DATA FOR REVIEW —
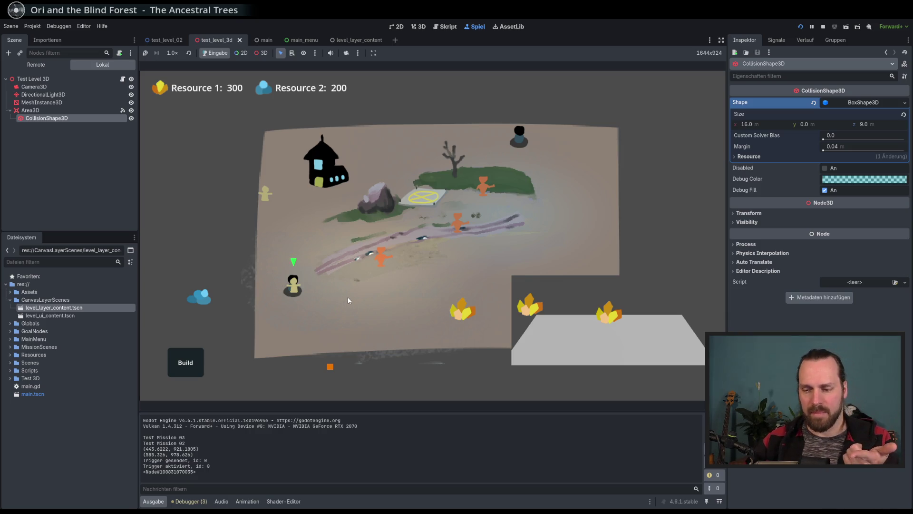
- Stop the game, uncomment lines 10–22 of input_handler.gd with Ctrl+K, and run again
key("F8")
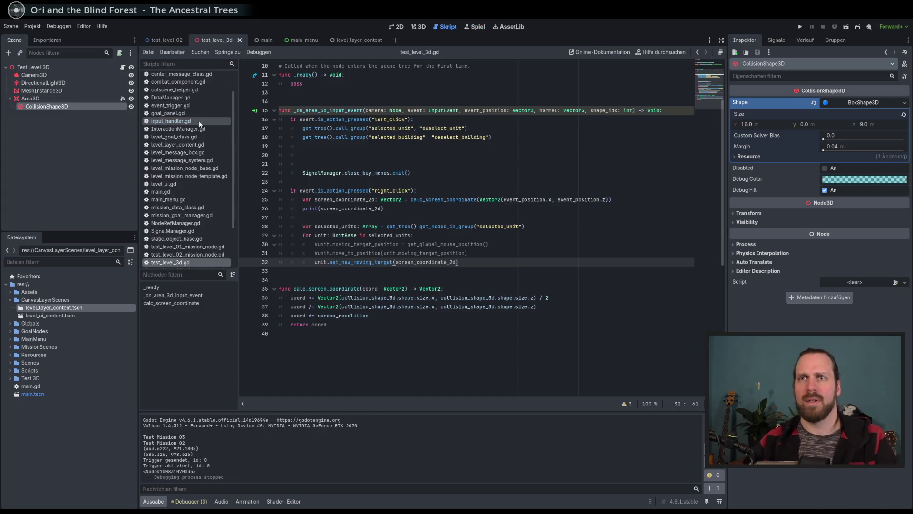
left_click(171, 121)
left_click_drag(355, 146, 375, 253)
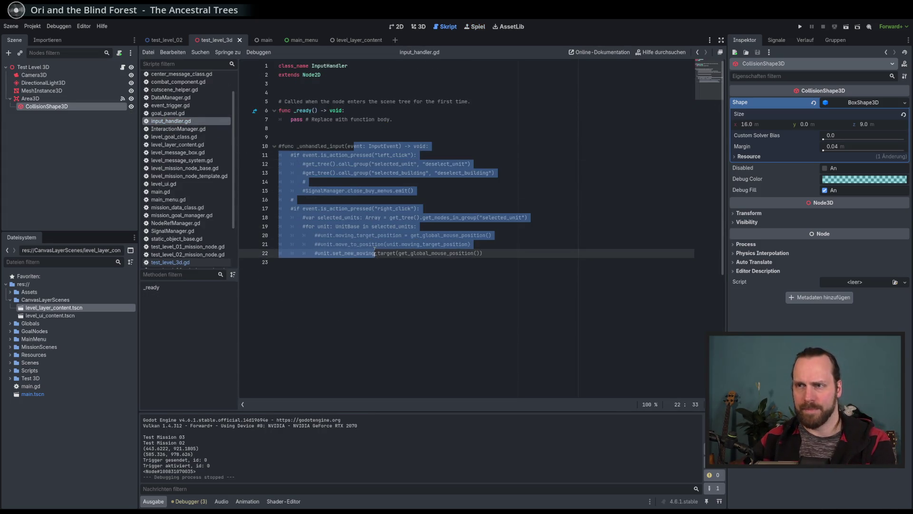
key("ctrl+k")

TASK TO COMPLETE —
Exact copies of the entries above are needed, without their pictures.

EXERCISE ANSWER —
- Stop the game, uncomment lines 10–22 of input_handler.gd with Ctrl+K, and run again
key("F8")
left_click(171, 121)
left_click_drag(355, 146, 375, 253)
key("ctrl+k")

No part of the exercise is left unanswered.